▸ To do
Rewrite the records below, renaming "common name" to "vernacular name" wherever it occurs and leaving all other text unchanged.
* START Information provided *
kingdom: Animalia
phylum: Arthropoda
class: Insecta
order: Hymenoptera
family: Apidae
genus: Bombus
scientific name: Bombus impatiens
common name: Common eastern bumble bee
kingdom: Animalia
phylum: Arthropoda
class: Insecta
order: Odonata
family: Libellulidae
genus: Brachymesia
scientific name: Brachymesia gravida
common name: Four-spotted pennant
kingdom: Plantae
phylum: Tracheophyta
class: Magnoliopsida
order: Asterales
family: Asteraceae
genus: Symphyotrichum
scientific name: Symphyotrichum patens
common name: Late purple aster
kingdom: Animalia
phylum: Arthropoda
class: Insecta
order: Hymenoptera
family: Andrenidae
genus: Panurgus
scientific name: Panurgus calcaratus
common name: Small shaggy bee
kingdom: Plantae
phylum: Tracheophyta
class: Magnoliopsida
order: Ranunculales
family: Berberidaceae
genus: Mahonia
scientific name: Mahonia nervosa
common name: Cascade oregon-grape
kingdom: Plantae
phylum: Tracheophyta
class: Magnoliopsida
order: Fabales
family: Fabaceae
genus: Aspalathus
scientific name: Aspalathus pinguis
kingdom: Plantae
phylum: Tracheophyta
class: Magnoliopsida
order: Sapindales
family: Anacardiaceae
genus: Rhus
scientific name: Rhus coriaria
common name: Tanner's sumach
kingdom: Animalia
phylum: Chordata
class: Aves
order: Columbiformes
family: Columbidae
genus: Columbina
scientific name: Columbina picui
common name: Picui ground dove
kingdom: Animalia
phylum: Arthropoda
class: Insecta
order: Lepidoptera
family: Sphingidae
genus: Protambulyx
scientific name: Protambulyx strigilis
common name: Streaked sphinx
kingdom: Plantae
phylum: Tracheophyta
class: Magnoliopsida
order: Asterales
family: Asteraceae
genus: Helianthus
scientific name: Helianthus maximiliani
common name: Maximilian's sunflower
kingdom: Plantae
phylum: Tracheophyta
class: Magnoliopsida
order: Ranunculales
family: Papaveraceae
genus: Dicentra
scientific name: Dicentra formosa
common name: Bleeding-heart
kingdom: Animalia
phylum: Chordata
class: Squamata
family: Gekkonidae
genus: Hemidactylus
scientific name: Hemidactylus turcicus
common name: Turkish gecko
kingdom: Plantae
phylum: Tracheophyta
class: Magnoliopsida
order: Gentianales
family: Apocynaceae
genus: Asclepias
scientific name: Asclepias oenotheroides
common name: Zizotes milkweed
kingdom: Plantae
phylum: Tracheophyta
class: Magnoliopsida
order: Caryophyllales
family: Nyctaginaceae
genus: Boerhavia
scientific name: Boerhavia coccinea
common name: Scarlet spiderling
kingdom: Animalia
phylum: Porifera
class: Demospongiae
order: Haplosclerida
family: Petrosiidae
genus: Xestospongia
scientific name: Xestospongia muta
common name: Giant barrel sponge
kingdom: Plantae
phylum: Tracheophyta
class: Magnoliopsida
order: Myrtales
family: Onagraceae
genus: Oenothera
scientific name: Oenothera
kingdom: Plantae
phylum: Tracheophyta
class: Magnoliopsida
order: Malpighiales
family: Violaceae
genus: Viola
* END Information provided *
▸ In response
kingdom: Animalia
phylum: Arthropoda
class: Insecta
order: Hymenoptera
family: Apidae
genus: Bombus
scientific name: Bombus impatiens
vernacular name: Common eastern bumble bee
kingdom: Animalia
phylum: Arthropoda
class: Insecta
order: Odonata
family: Libellulidae
genus: Brachymesia
scientific name: Brachymesia gravida
vernacular name: Four-spotted pennant
kingdom: Plantae
phylum: Tracheophyta
class: Magnoliopsida
order: Asterales
family: Asteraceae
genus: Symphyotrichum
scientific name: Symphyotrichum patens
vernacular name: Late purple aster
kingdom: Animalia
phylum: Arthropoda
class: Insecta
order: Hymenoptera
family: Andrenidae
genus: Panurgus
scientific name: Panurgus calcaratus
vernacular name: Small shaggy bee
kingdom: Plantae
phylum: Tracheophyta
class: Magnoliopsida
order: Ranunculales
family: Berberidaceae
genus: Mahonia
scientific name: Mahonia nervosa
vernacular name: Cascade oregon-grape
kingdom: Plantae
phylum: Tracheophyta
class: Magnoliopsida
order: Fabales
family: Fabaceae
genus: Aspalathus
scientific name: Aspalathus pinguis
kingdom: Plantae
phylum: Tracheophyta
class: Magnoliopsida
order: Sapindales
family: Anacardiaceae
genus: Rhus
scientific name: Rhus coriaria
vernacular name: Tanner's sumach
kingdom: Animalia
phylum: Chordata
class: Aves
order: Columbiformes
family: Columbidae
genus: Columbina
scientific name: Columbina picui
vernacular name: Picui ground dove
kingdom: Animalia
phylum: Arthropoda
class: Insecta
order: Lepidoptera
family: Sphingidae
genus: Protambulyx
scientific name: Protambulyx strigilis
vernacular name: Streaked sphinx
kingdom: Plantae
phylum: Tracheophyta
class: Magnoliopsida
order: Asterales
family: Asteraceae
genus: Helianthus
scientific name: Helianthus maximiliani
vernacular name: Maximilian's sunflower
kingdom: Plantae
phylum: Tracheophyta
class: Magnoliopsida
order: Ranunculales
family: Papaveraceae
genus: Dicentra
scientific name: Dicentra formosa
vernacular name: Bleeding-heart
kingdom: Animalia
phylum: Chordata
class: Squamata
family: Gekkonidae
genus: Hemidactylus
scientific name: Hemidactylus turcicus
vernacular name: Turkish gecko
kingdom: Plantae
phylum: Tracheophyta
class: Magnoliopsida
order: Gentianales
family: Apocynaceae
genus: Asclepias
scientific name: Asclepias oenotheroides
vernacular name: Zizotes milkweed
kingdom: Plantae
phylum: Tracheophyta
class: Magnoliopsida
order: Caryophyllales
family: Nyctaginaceae
genus: Boerhavia
scientific name: Boerhavia coccinea
vernacular name: Scarlet spiderling
kingdom: Animalia
phylum: Porifera
class: Demospongiae
order: Haplosclerida
family: Petrosiidae
genus: Xestospongia
scientific name: Xestospongia muta
vernacular name: Giant barrel sponge
kingdom: Plantae
phylum: Tracheophyta
class: Magnoliopsida
order: Myrtales
family: Onagraceae
genus: Oenothera
scientific name: Oenothera
kingdom: Plantae
phylum: Tracheophyta
class: Magnoliopsida
order: Malpighiales
family: Violaceae
genus: Viola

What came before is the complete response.